● **DIRECTIONS FOR THIS TASK**
For the records below, output word for word the lines from the one with "Available at: https://scholarsarchive.byu.edu/gbn/vol45/iss2/13" up to and including the one with "Develop and implement internal policies facilitating". No pictures.

• • • • • • •

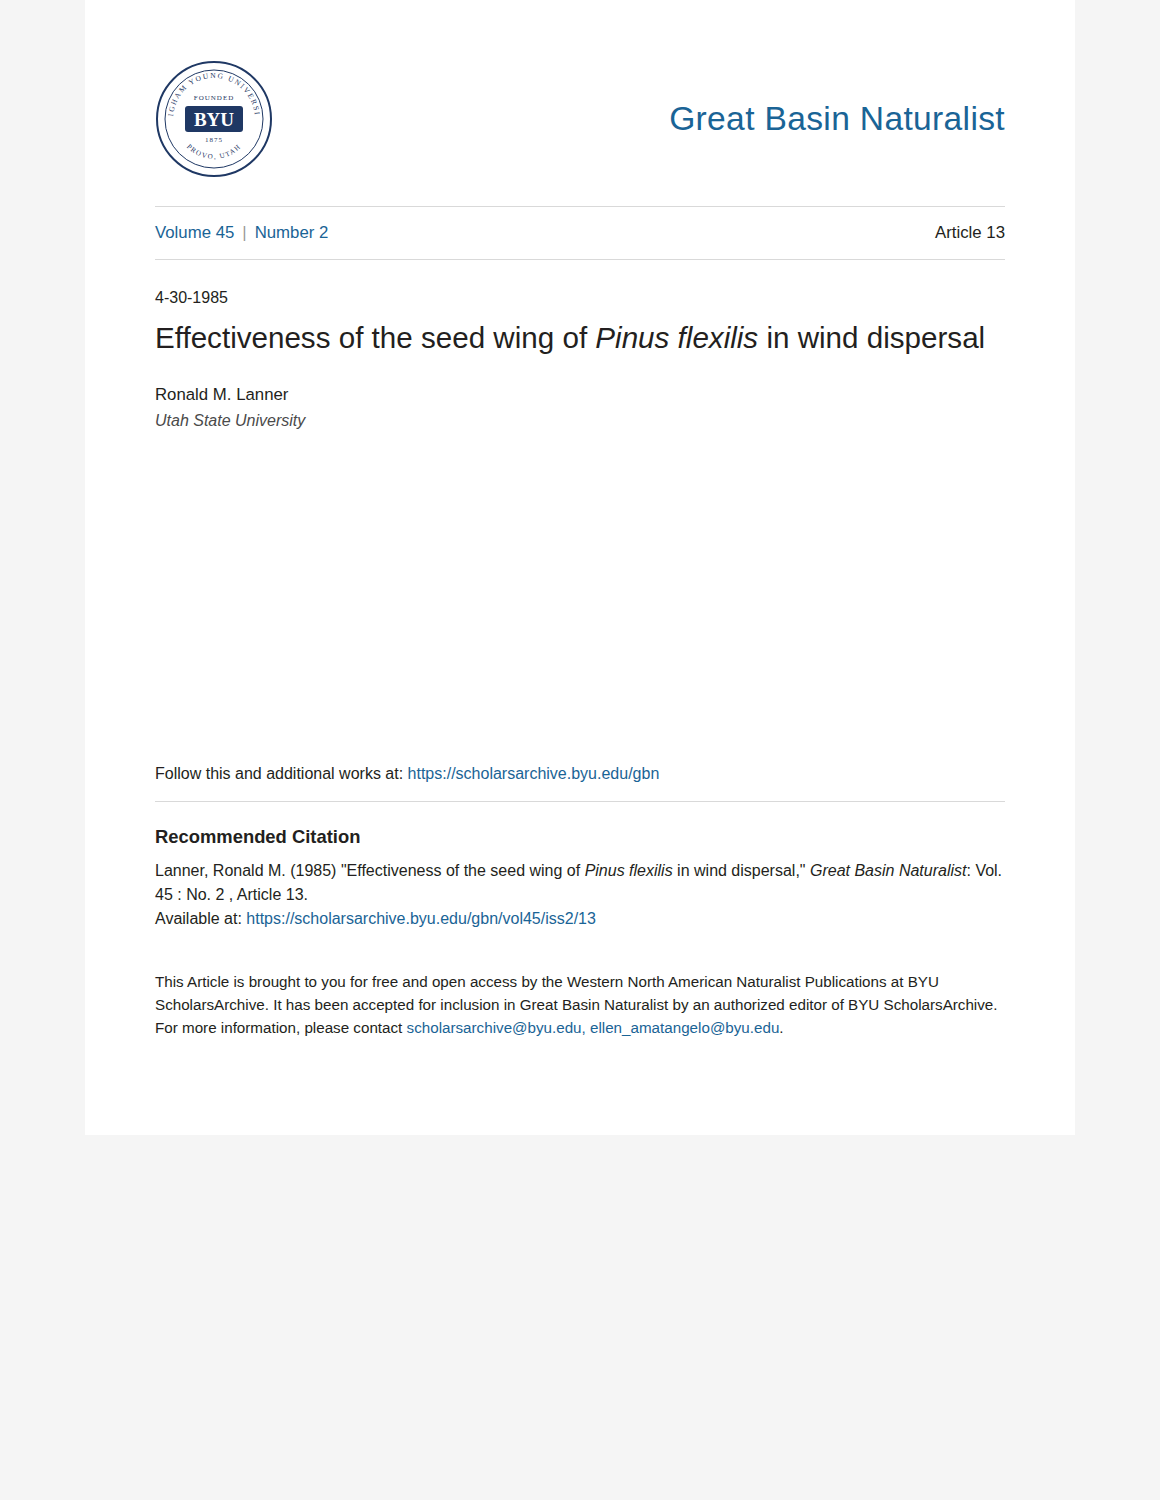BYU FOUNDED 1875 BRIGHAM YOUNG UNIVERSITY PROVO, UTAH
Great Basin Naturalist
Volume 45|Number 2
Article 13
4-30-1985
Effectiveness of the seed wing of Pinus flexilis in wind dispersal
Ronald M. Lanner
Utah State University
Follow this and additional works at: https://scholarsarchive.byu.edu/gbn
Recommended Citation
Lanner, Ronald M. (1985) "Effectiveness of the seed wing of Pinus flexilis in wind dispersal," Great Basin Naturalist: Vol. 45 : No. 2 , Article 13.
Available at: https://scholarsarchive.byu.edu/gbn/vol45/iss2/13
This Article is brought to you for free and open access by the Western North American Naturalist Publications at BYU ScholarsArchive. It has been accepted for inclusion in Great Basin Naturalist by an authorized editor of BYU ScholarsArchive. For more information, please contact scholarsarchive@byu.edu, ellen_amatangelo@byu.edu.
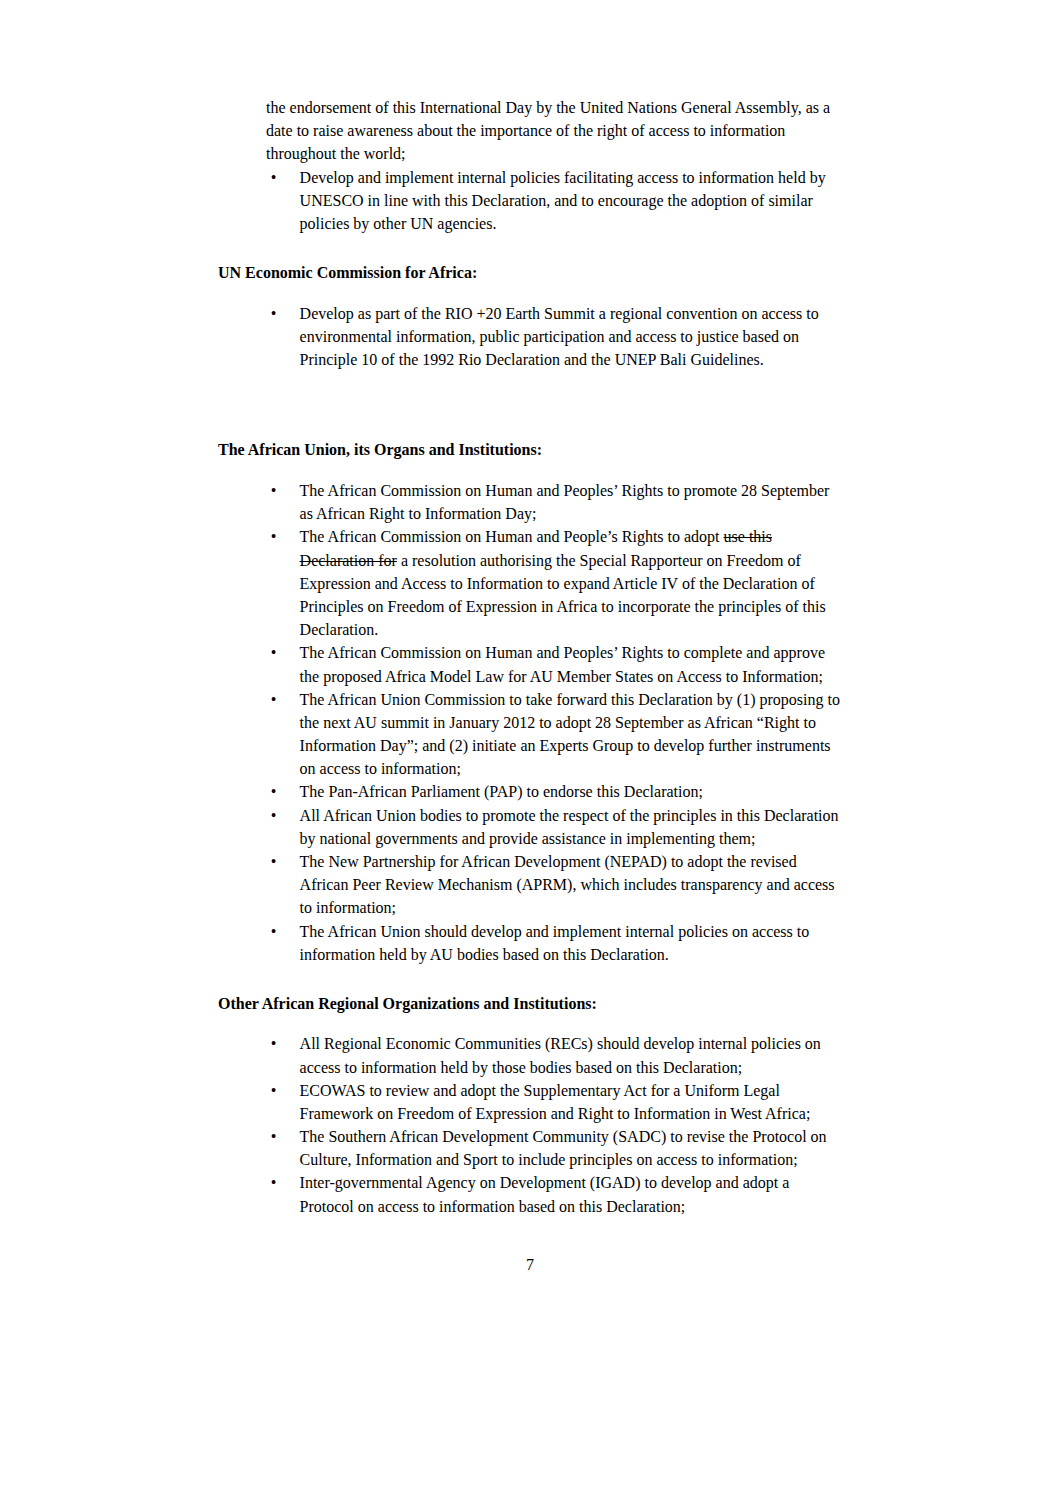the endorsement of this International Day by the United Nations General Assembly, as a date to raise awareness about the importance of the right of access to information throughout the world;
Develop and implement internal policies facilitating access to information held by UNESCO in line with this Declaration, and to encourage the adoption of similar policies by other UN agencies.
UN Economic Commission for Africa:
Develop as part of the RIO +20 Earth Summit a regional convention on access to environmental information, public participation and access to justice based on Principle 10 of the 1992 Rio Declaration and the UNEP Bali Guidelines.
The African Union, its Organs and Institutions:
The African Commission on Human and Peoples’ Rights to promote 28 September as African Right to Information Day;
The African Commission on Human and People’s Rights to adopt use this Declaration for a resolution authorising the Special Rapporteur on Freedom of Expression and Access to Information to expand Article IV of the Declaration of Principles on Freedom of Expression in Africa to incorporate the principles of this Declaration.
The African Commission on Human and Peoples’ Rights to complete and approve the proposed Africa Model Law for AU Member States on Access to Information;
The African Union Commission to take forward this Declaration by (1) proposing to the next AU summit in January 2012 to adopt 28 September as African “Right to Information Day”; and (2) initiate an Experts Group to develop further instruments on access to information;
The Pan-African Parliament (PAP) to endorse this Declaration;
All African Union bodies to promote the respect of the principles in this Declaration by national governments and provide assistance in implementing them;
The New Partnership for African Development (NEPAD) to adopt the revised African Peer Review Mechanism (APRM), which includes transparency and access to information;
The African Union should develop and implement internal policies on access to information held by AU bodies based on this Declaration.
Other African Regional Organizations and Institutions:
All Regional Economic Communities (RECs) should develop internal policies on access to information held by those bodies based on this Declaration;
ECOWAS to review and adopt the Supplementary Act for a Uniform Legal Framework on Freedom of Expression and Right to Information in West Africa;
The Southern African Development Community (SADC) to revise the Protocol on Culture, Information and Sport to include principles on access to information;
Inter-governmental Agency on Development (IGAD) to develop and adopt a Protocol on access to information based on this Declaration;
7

• • • • • • •

● **REPLY**
Available at: https://scholarsarchive.byu.edu/gbn/vol45/iss2/13
This Article is brought to you for free and open access by the Western North American Naturalist Publications at BYU ScholarsArchive. It has been accepted for inclusion in Great Basin Naturalist by an authorized editor of BYU ScholarsArchive. For more information, please contact scholarsarchive@byu.edu, ellen_amatangelo@byu.edu.
the endorsement of this International Day by the United Nations General Assembly, as a date to raise awareness about the importance of the right of access to information throughout the world;
Develop and implement internal policies facilitating access to information held by UNESCO in line with this Declaration, and to encourage the adoption of similar policies by other UN agencies.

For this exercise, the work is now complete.